Consegna A:
Riassumi in due frasi il brano sulla sindrome dell'impostore.
Consegna B:
Riprendi il brano sulla sindrome dell'impostore subito dopo la sua ultima frase e proseguilo per alcune frasi.

Con queste parole Stefano commenta un mio piccolo episodio di ansia mattutina.
È successo ormai qualche settimana fa, non ricordo la motivazione, ma rientra in effetti nella casistica comune dei miei momenti di fragilità lavorativa.

Non per dubitare delle conoscenze del mio compagno di coworking, cerco una definizione più precisa su Google:

“La sindrome dell’impostore è dunque il fenomeno per cui una persona si sente incompetente e pensa di aver ingannato gli altri circa le proprie capacità, vivendo uno stato psicologico intriso di senso di colpa, mancata introiezione del successo, paura del giudizio e sentimenti di indegnità e inefficienza professionale e formativa.”

— Clance & O’Tool, 1988; Young, 2003

Ecco, siamo sul filo del melodrammatico e leggerlo fa un certo effetto, come d’altronde succede ogni volta che troviamo la definizione di un nostro comportamento (spesso distruttivo).

Quesiti basati su grafici:
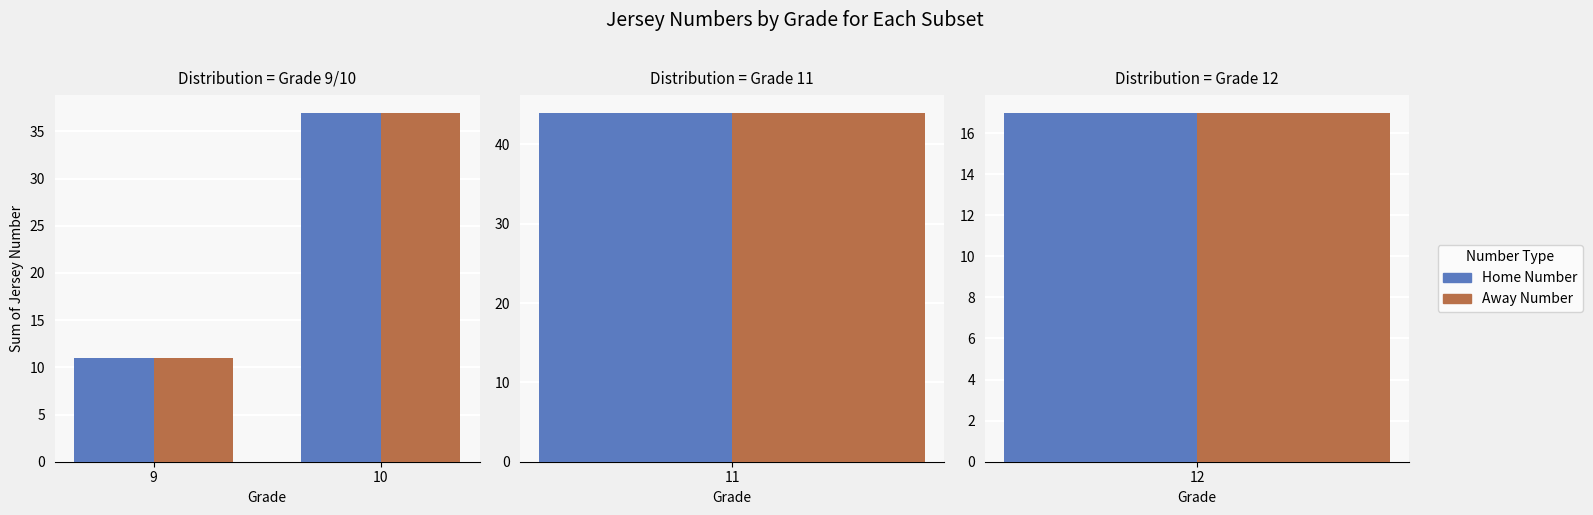

What value does the Away Number series have at 10, to the nearest 5?

35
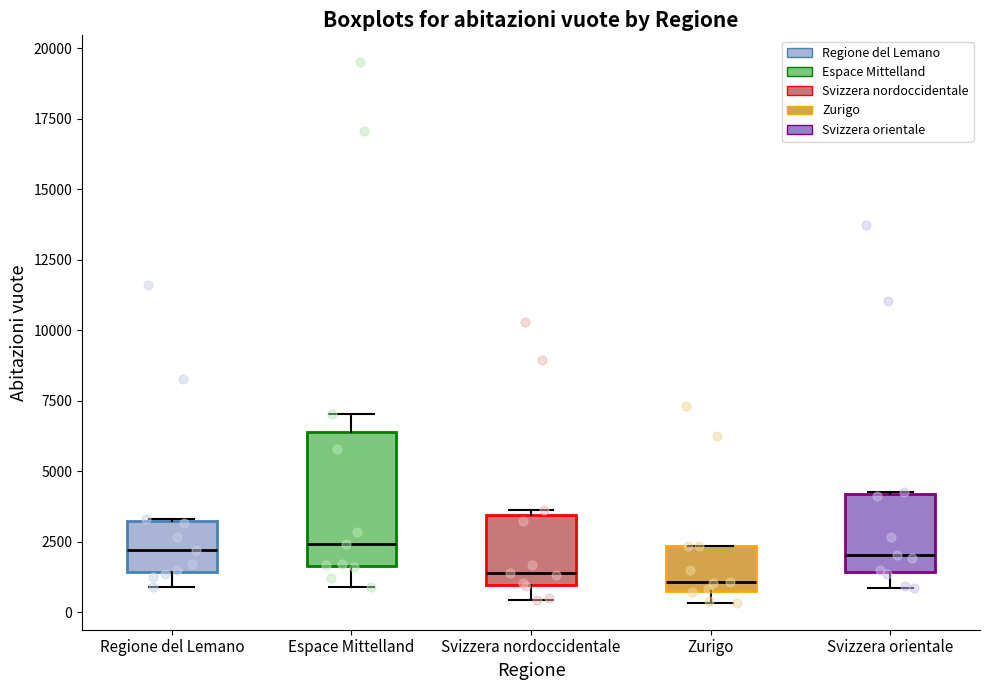

Which box is the tallest, from its lower edge to its upper edge?

Espace Mittelland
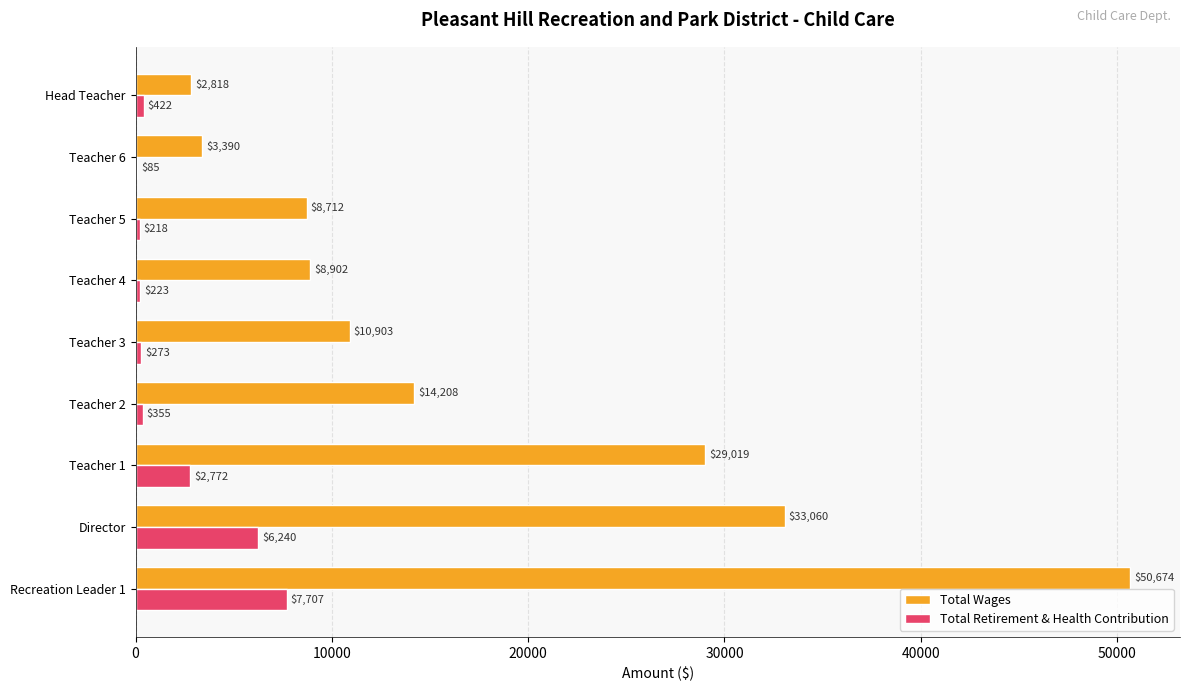

Between Teacher 6 and Head Teacher, which series saw the biggest shift?

Total Wages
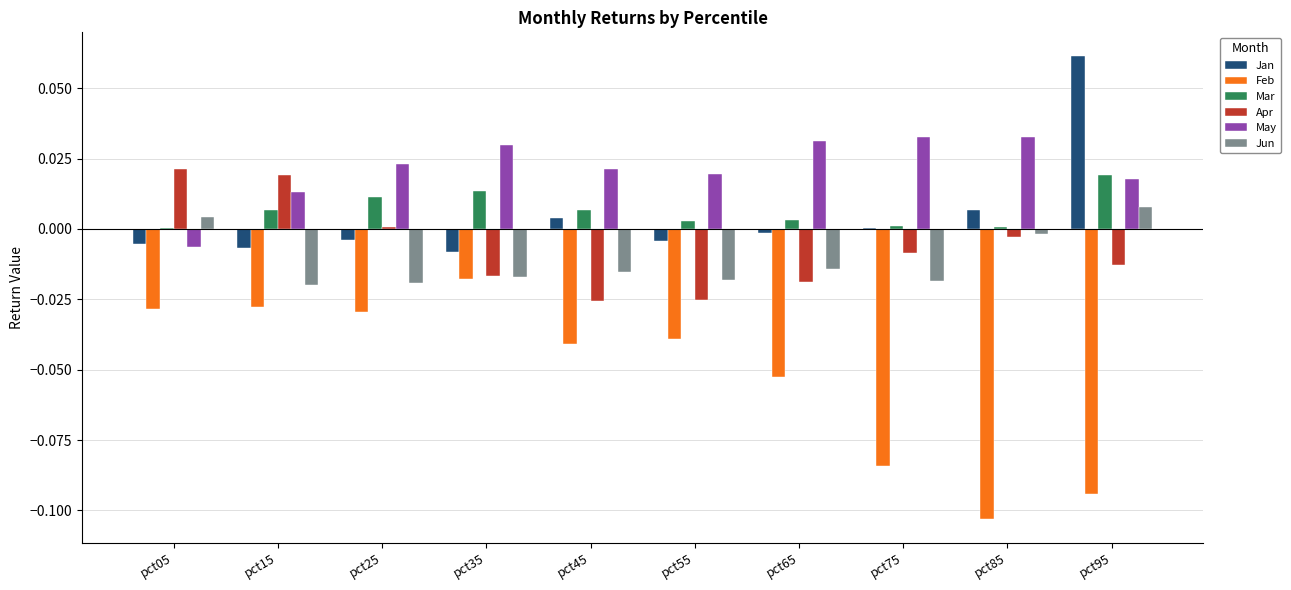

At which label is Feb closest to 0?

pct35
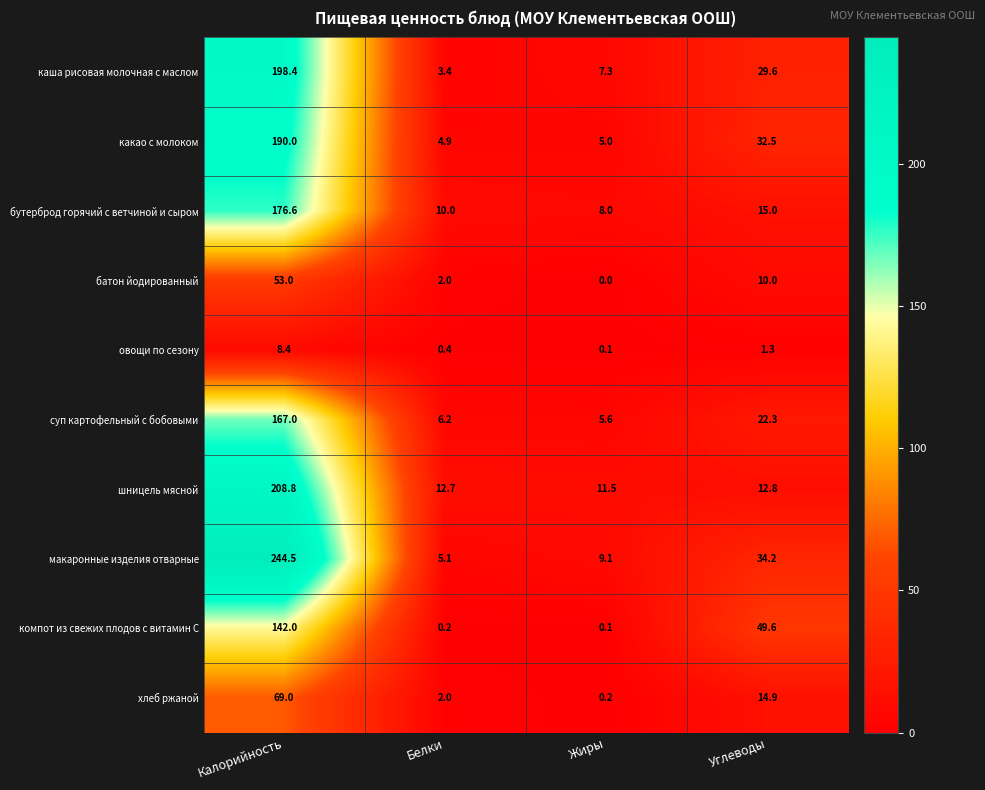

Which category has the lowest value across all series?

Жиры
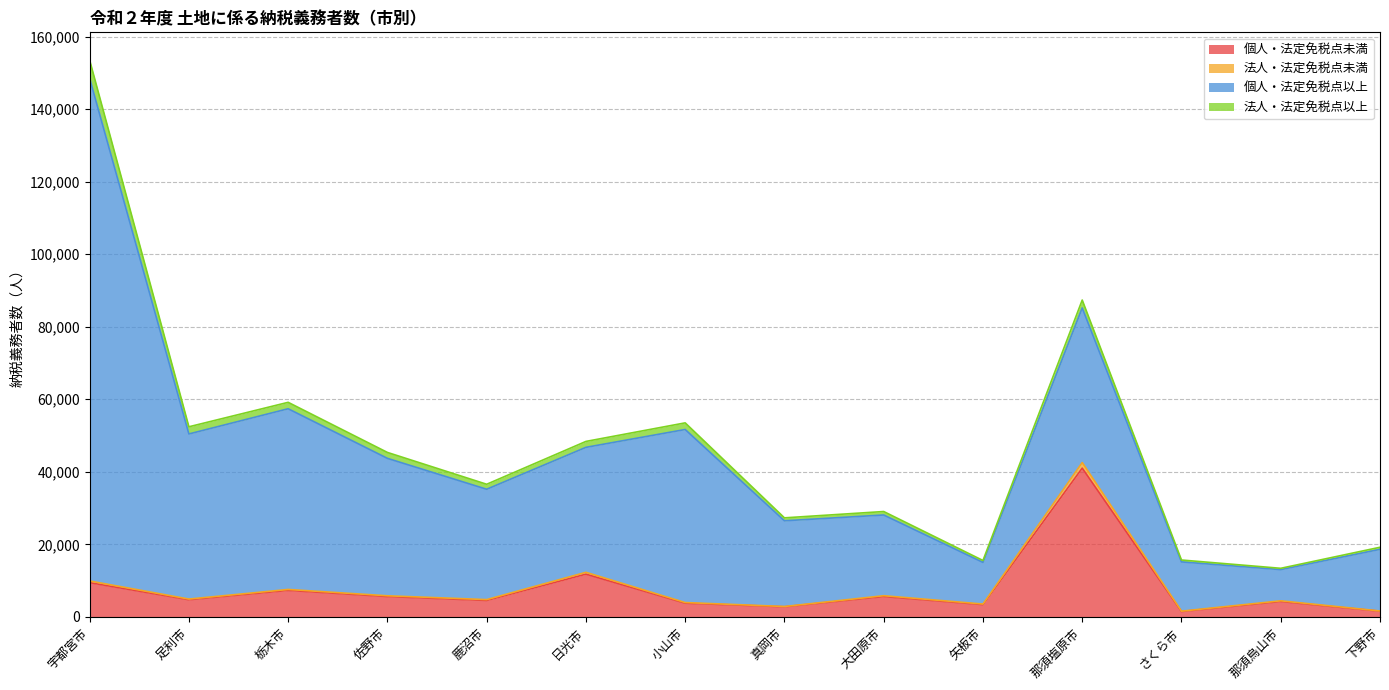

True or false: 個人・法定免税点未満 and 法人・法定免税点未満 cross at least once.

False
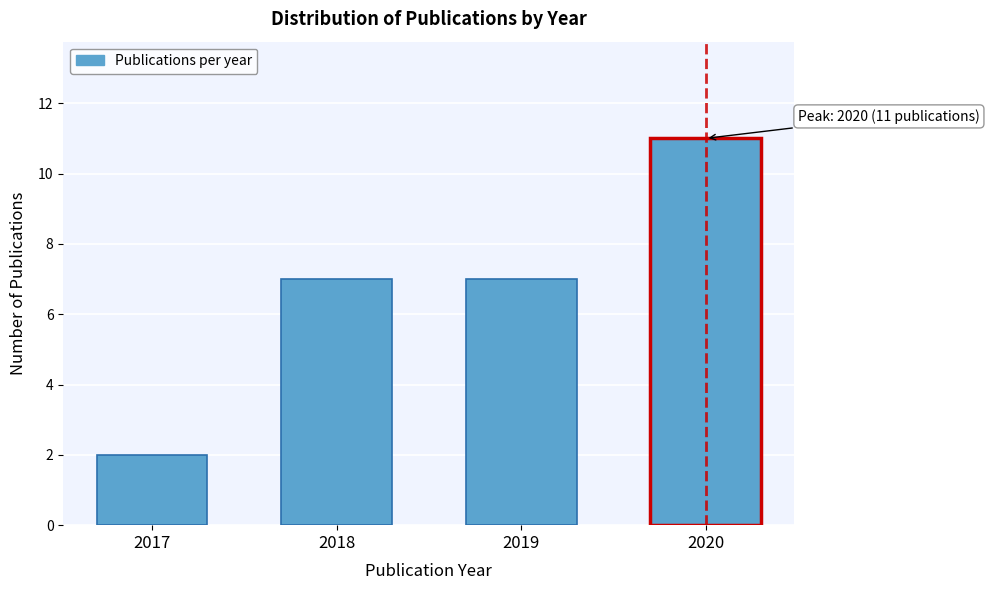

Reading left to right, list all the values displayed in this chart.

2017=2	2018=7	2019=7	2020=11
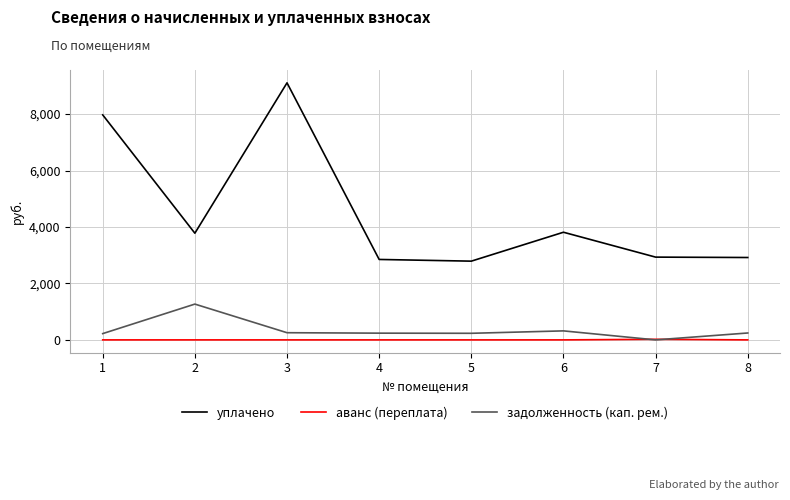

At which category does уплачено reach its first local peak?

3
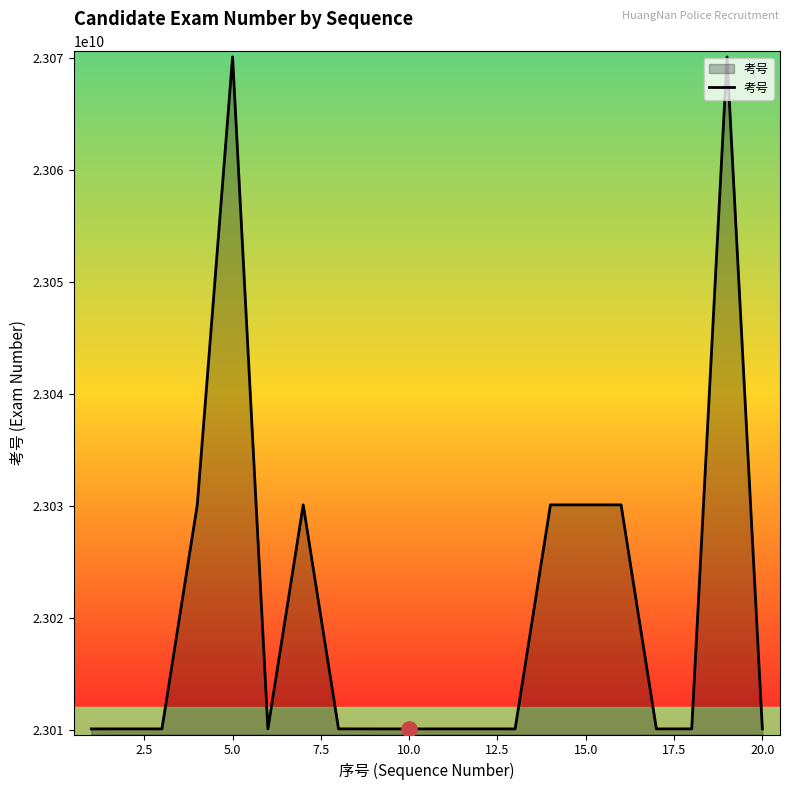

What is the smallest value displayed?

23010100115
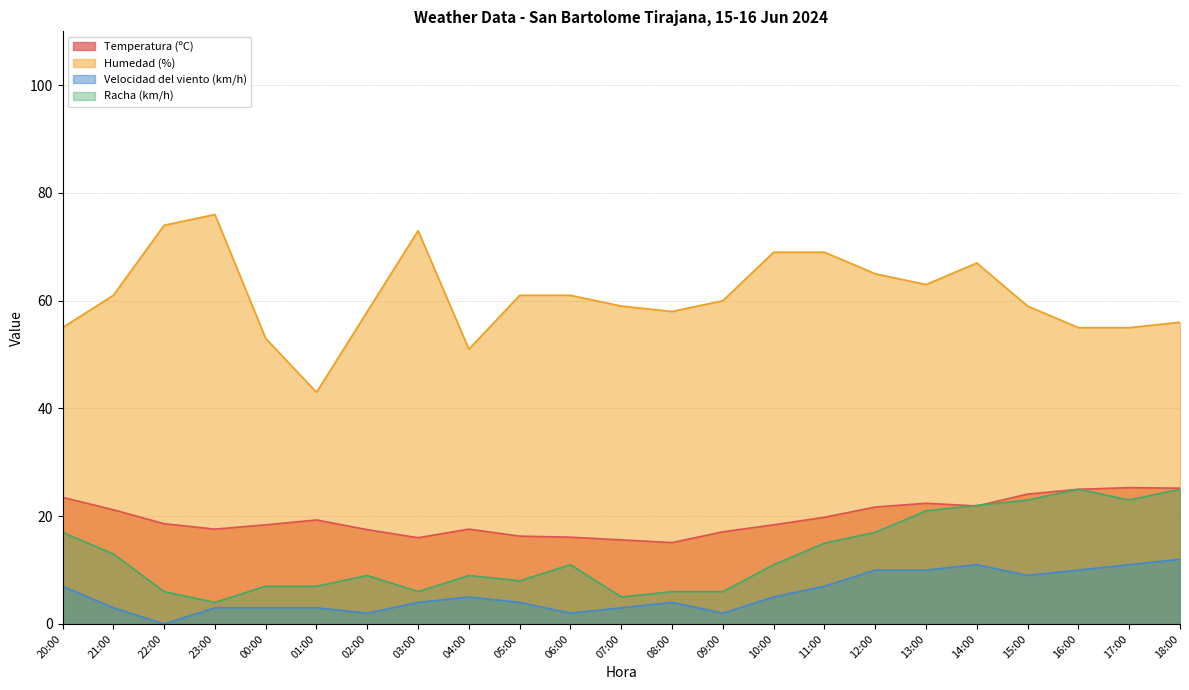

What is the difference between the maximum and minimum values in the Velocidad del viento (km/h) series?

12.0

Risposta A:
Chi scrive racconta che Stefano, il compagno di coworking, ha commentato un suo piccolo episodio di ansia mattutina, avvenuto qualche settimana prima e tipico dei suoi momenti di fragilità lavorativa. Cercando su Google una definizione più precisa, trova che la sindrome dell'impostore è il fenomeno per cui una persona si sente incompetente e pensa di aver ingannato gli altri sulle proprie capacità, e ammette che leggere questa definizione, quasi melodrammatica, fa un certo effetto.

Risposta B:
Dati:

La ricerca mi porta solo a percentuali USA: il 70% dei freelance in territorio americano ha dichiarato di soffrire di questa sindrome.
Per quanto riguarda l’Italia, su vari articoli si parla di “quasi la totalità degli intervistati-ognuno di noi-la maggior parte dei lavoratori”, sintomo che questo argomento è ben lontano dall’essere accettato come scientificamente degno di indagine.


Caratteristiche comportamentali:

  1. La bassa autostima (Snyder; 1972)

  2. L’introversione (Lawler; 1984)

  3. L’ansia di tratto (Topping; 1983)

  4. La propensione alla vergogna (Khout; 1984)

  5. Esperienze familiari conflittuali e di scarso supporto emotivo (Busotti; 1990).

Sul serio, quando ho trovato questa lista ho fissato lo schermo esclamando:”Eccallà” che non è proprio come dire “Bingo” ma questa GIF mi sembrava perfetta.

Le caratteristiche sono disposte in ordine cronologico in base all’anno di ricerca. Penso che la loro consequenzialità non sia del tutto casuale, con gli anni è aumentata la profondità di analisi, la consapevolezza che noi esseri umani acquisiamo, di generazione in generazione, sull’importanza delle emozioni e dell’effetto che possono avere sulle nostre relazioni.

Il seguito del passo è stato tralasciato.